A British migrant is accused of posing as a physio during an 18-month period treating unsuspecting patients around Auckland.

Jonathon Steven Mann, who is believed to be in his 30s, appeared before Auckland District Court on Wednesday to face 17 charges laid by the Ministry of Health.

The ministry alleges he performed a "restricted activity" without being qualified or registered between January 2007 and July 2008, including "high-velocity" manipulation of the lower spine.

Mann, whose clients are understood to have included gyms and rugby clubs, is also accused of falsely describing himself as an osteopath and telling clients he was registered as a physiotherapist in New Zealand.

The ministry alleges he was not registered, or qualified to be registered, and launched an investigation after complaints from the public.

The United Kingdom's health professions council said it had "no record of a Mr Mann as a registered physiotherapist".

Mann did not enter a plea and was remanded on bail to reappear in Auckland District Court in June.

The owner of the house given as his bail address said he didn't live there, and was only living there while housesitting last year.

Attempts to find his current address were unsuccessful. During a brief phone conversation on Friday, Mann said he would defend the charges but refused to comment further.

A source who worked with him at an upmarket fitness complex last year said Mann claimed he was completing a doctorate that would make him the "highest qualified physiotherapist in the country".

He said he had several sessions with Mann, who "was very convincing and smooth".
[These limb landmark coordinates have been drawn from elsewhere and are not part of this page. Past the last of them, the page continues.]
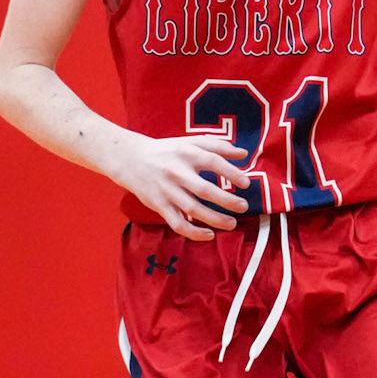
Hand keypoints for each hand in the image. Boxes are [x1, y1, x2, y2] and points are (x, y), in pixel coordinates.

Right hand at [117, 131, 250, 240]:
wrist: (131, 159)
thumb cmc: (167, 151)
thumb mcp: (190, 142)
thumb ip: (218, 146)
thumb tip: (243, 154)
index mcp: (186, 153)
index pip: (213, 162)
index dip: (231, 173)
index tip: (246, 184)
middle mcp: (177, 172)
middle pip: (205, 189)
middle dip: (227, 200)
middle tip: (243, 207)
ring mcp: (167, 191)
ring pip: (193, 209)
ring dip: (215, 219)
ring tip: (232, 224)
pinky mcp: (160, 206)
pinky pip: (178, 224)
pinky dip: (194, 232)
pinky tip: (209, 235)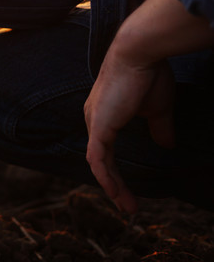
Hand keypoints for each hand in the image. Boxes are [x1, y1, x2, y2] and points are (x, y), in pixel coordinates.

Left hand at [84, 42, 175, 213]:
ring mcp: (94, 122)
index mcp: (105, 113)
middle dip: (114, 185)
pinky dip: (106, 177)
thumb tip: (166, 145)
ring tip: (128, 207)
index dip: (115, 171)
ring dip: (112, 187)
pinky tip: (116, 193)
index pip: (105, 149)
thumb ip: (159, 127)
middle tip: (129, 206)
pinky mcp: (99, 126)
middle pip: (100, 160)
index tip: (129, 190)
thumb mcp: (157, 108)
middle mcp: (94, 118)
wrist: (140, 54)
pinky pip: (97, 158)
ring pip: (98, 163)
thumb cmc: (149, 75)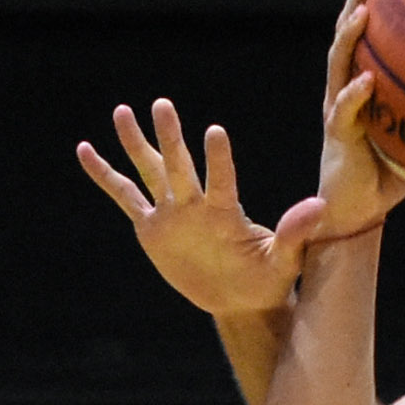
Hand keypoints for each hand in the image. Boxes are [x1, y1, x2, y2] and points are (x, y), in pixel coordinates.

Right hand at [77, 98, 326, 318]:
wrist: (241, 299)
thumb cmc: (267, 279)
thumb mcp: (284, 260)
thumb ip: (295, 232)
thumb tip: (319, 207)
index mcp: (226, 212)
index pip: (221, 181)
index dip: (218, 159)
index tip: (214, 131)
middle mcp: (195, 205)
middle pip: (180, 167)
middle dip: (170, 139)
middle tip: (162, 105)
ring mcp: (171, 212)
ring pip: (150, 171)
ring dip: (136, 143)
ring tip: (123, 111)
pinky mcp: (151, 227)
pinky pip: (124, 196)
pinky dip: (104, 175)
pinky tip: (85, 150)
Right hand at [303, 0, 404, 247]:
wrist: (357, 211)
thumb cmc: (393, 175)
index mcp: (367, 82)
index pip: (375, 32)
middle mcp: (348, 87)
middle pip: (348, 31)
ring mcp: (338, 108)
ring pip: (338, 62)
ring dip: (349, 36)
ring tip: (363, 14)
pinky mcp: (337, 135)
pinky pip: (343, 110)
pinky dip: (354, 95)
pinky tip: (366, 83)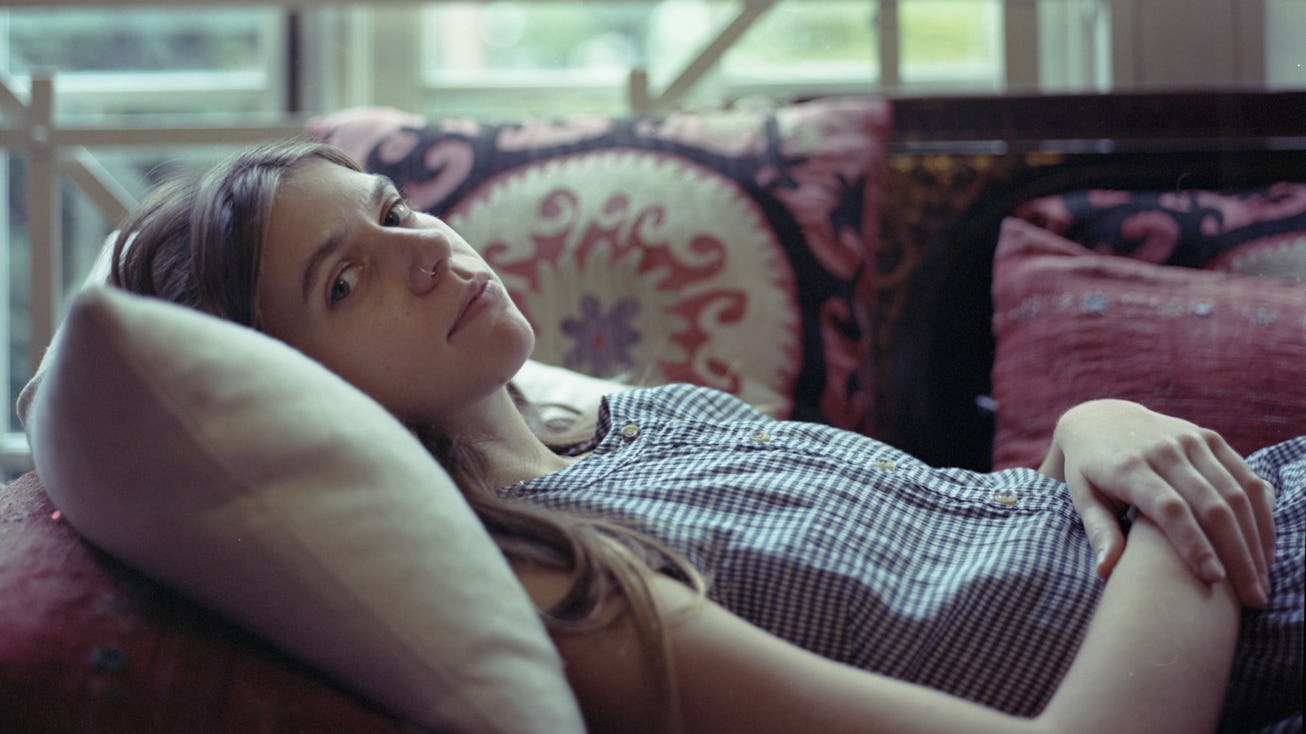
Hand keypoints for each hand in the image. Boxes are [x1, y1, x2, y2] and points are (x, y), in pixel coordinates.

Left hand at [1040, 399, 1275, 607]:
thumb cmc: (1088, 470)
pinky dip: (1261, 512)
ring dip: (1256, 538)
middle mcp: (1164, 450)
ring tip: (1261, 579)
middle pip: (1212, 505)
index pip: (1170, 508)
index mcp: (1129, 467)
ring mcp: (1190, 440)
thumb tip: (1105, 572)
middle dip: (1237, 553)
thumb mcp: (1082, 497)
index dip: (1195, 544)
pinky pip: (1245, 475)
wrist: (1099, 419)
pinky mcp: (1209, 437)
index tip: (1213, 579)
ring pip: (1236, 492)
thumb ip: (1098, 532)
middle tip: (1253, 596)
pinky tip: (1264, 547)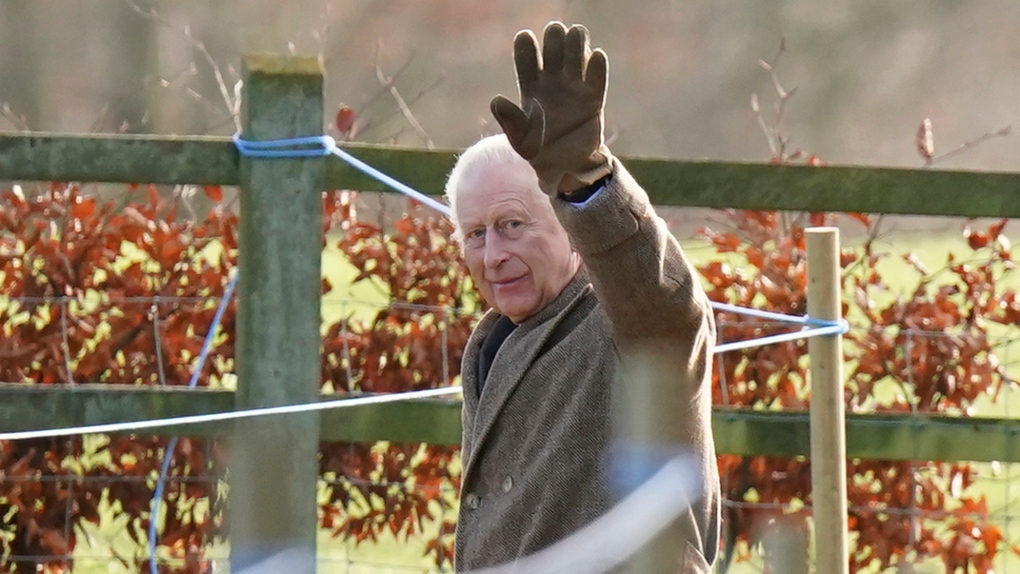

When he asked for Mann's CV or references he was told they were coming from the UK.

Soon after, a health ministry investigator contacted the business owner to alert him to its investigation.

Another patient, who asked not to be named, said Mann had manipulated his back and neck.

When his pregnant wife complained of back pain he suggested she set up an appointment.

Asked if the husband or wife had asked to see references he said: "He seemed smooth, believable and seemed to know what he was doing, otherwise I wouldn't have suggested my wife should go and see him."

Health ministry chief legal advisor Phil Knipe said it routinely carried out investigations following complaints from the public and organisations such as the Medical Council.

In the past three years it had brought several cases before the courts but many investigations didn't result in prosecution.

Three cases were investigated last year and another three are being investigated this year, including the Mann allegations.

The charges that Mann faces carry maximum fines of between $10,000 and $30,000.